Note: Colorado should be on this list, as it offers an HSA-qualified plan.
In March the Wall Street Journal published Indiana Governor Mitch Daniels’ summary of Indiana’s success with HSAs. Some excerpts:
In Indiana’s HSA, the state deposits $2,750 per year into an account controlled by the employee, out of which he pays all his health bills. Indiana covers the premium for the plan. The intent is that participants will become more cost-conscious and careful about overpayment or overutilization.
Unused funds in the account—to date some $30 million or about $2,000 per employee and growing fast—are the worker’s permanent property. …
The HSA option has proven highly popular. This year, over 70% of our 30,000 Indiana state workers chose it, by far the highest in public-sector America.

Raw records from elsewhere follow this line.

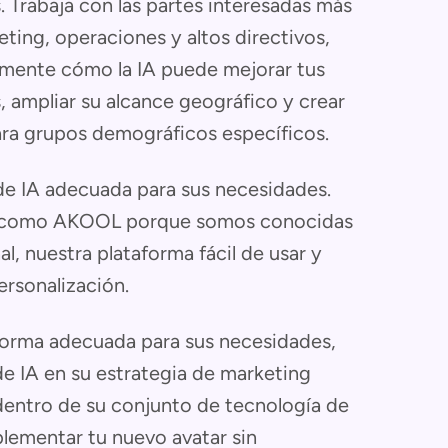
. Trabaja con las partes interesadas más
ting, operaciones y altos directivos,
ramente cómo la IA puede mejorar tus
s, ampliar su alcance geográfico y crear
ra grupos demográficos específicos.
 de IA adecuada para sus necesidades.
s como AKOOL porque somos conocidas
l, nuestra plataforma fácil de usar y
ersonalización.
forma adecuada para sus necesidades,
e IA en su estrategia de marketing
 dentro de su conjunto de tecnología de
plementar tu nuevo avatar sin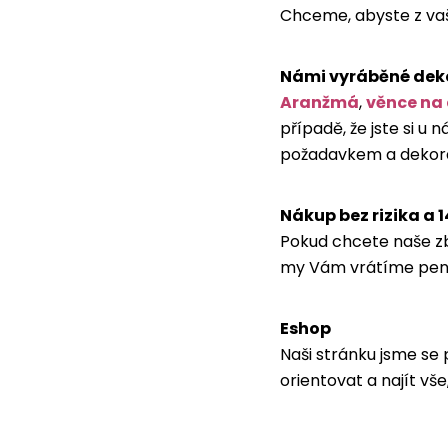
Chceme, abyste z vaší
Námi vyráběné dek
Aranžmá
,
věnce na
případě, že jste si u
požadavkem a dekora
Nákup bez rizika a 1
Pokud chcete naše zbo
my Vám vrátíme pen
Eshop
Naši stránku jsme se 
orientovat a najít vše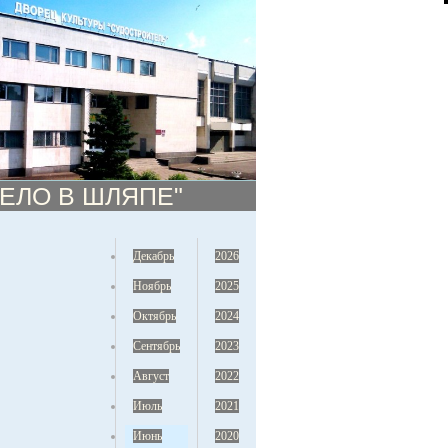
 ДЕЛО В ШЛЯПЕ"
Декабрь
2026
Ноябрь
2025
Октябрь
2024
Сентябрь
2023
Август
2022
Июль
2021
Июнь
2020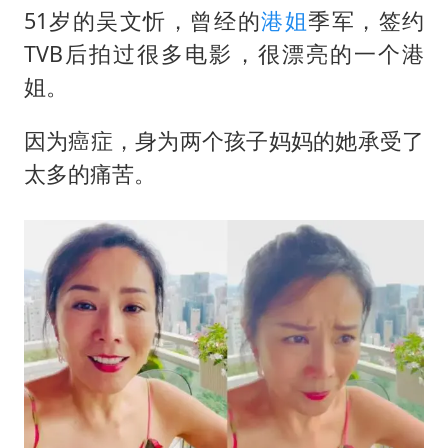
51岁的吴文忻，曾经的
港姐
季军，签约
TVB后拍过很多电影，很漂亮的一个港
姐。
因为癌症，身为两个孩子妈妈的她承受了
太多的痛苦。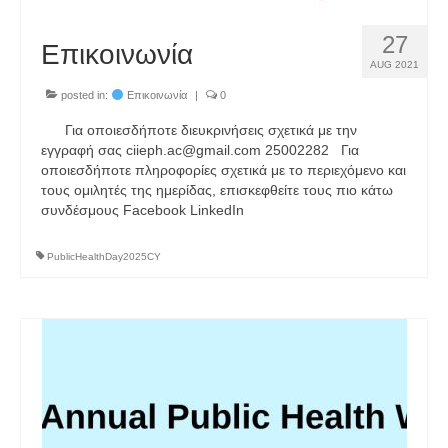
27
Επικοινωνία
AUG 2021
posted in:
Επικοινωνία
|
0
Για οποιεσδήποτε διευκρινήσεις σχετικά με την
εγγραφή σας ciieph.ac@gmail.com 25002282 Για
οποιεσδήποτε πληροφορίες σχετικά με το περιεχόμενο και
τους ομιλητές της ημερίδας, επισκεφθείτε τους πιο κάτω
συνδέσμους Facebook LinkedIn
PublicHealthDay2025CY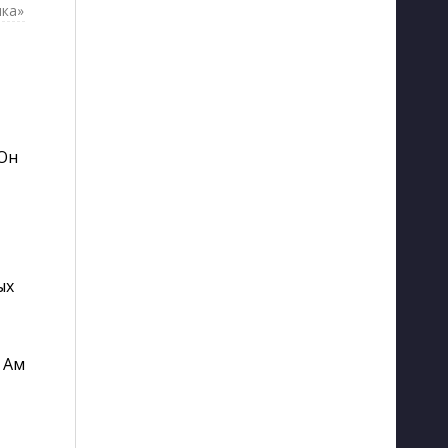
чка»
 Он
ых
 Ам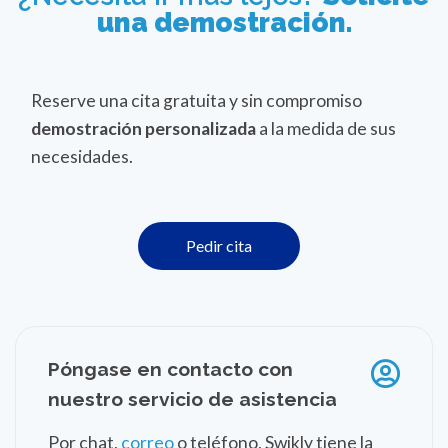
una demostración.
Reserve una cita gratuita y sin compromiso
demostración personalizada
a la medida de sus
necesidades.
Pedir cita
Póngase en contacto con
nuestro servicio de asistencia
Por chat,
correo
o teléfono, Swikly tiene la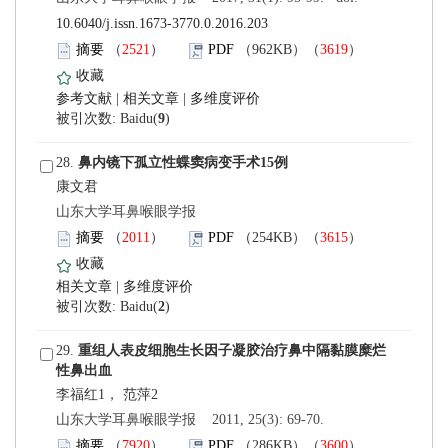
10.6040/j.issn.1673-3770.0.2016.203
）
）
 |
 |
)
 28.
康文君
 山东大学耳鼻喉眼学报
）
）
 |
)
 29.
 山东大学耳鼻喉眼学报 2011, 25(3): 69-70.
）
）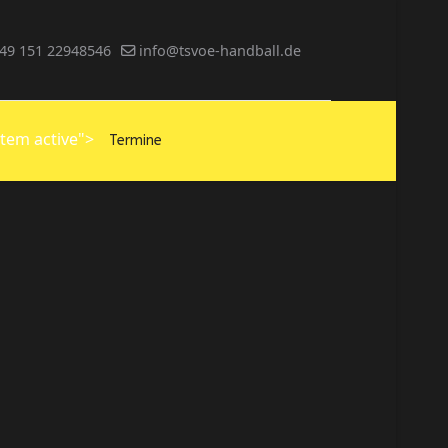
49 151 22948546
info@tsvoe-handball.de
item active">
Termine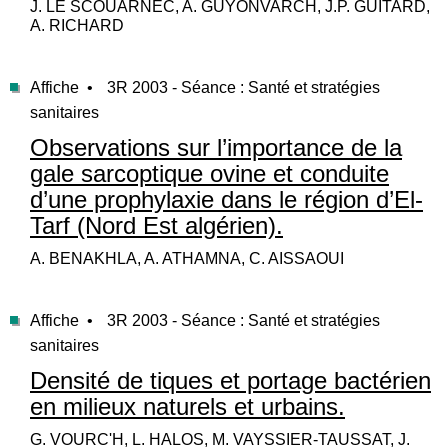
J. LE SCOUARNEC, A. GUYONVARCH, J.P. GUITARD,
A. RICHARD
Affiche •
3R 2003 - Séance : Santé et stratégies
sanitaires
Observations sur l’importance de la
gale sarcoptique ovine et conduite
d’une prophylaxie dans le région d’El-
Tarf (Nord Est algérien).
A. BENAKHLA, A. ATHAMNA, C. AISSAOUI
Affiche •
3R 2003 - Séance : Santé et stratégies
sanitaires
Densité de tiques et portage bactérien
en milieux naturels et urbains.
G. VOURC'H, L. HALOS, M. VAYSSIER-TAUSSAT, J.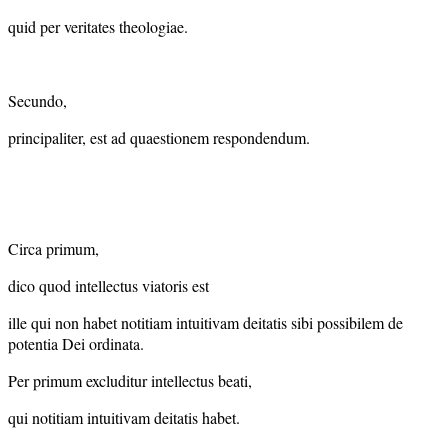
quid per veritates theologiae.
Secundo,
principaliter, est ad quaestionem respondendum.
Circa primum,
dico quod intellectus viatoris est
ille qui non habet notitiam intuitivam deitatis sibi possibilem de
potentia Dei ordinata.
Per primum excluditur intellectus beati,
qui notitiam intuitivam deitatis habet.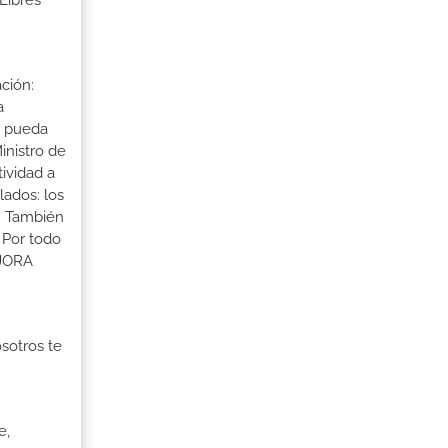
Libres
ción:
a
a pueda
inistro de
tividad a
lados: los
s. También
 Por todo
EJORA
osotros te
e,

…In the second straight year in which we’ve been forced to skip salary increases, workers switching to the HSA are adding thousands of dollars to their take-home pay. (Even if an employee had health issues and incurred the maximum out-of-pocket expenses, he would still be hundreds of dollars ahead.) HSA customers seem highly satisfied; only 3% have opted to switch back to the PPO.
The state is saving, too. In a time of severe budgetary stress, Indiana will save at least $20 million in 2010 because of our high HSA enrollment. Mercer calculates the state’s total costs are being reduced by 11% solely due to the HSA option. …
… There is no evidence HSA members are more likely to defer needed care or common-sense preventive measures such as routine physicals or mammograms.
…It turns out that, when someone is spending his own money alone for routine expenses, he is far more likely to ask the questions he would ask if purchasing any other good or service: “Is there a generic version of that drug?” “Didn’t I take that same test just recently?” “Where can I get the colonoscopy at the best price?”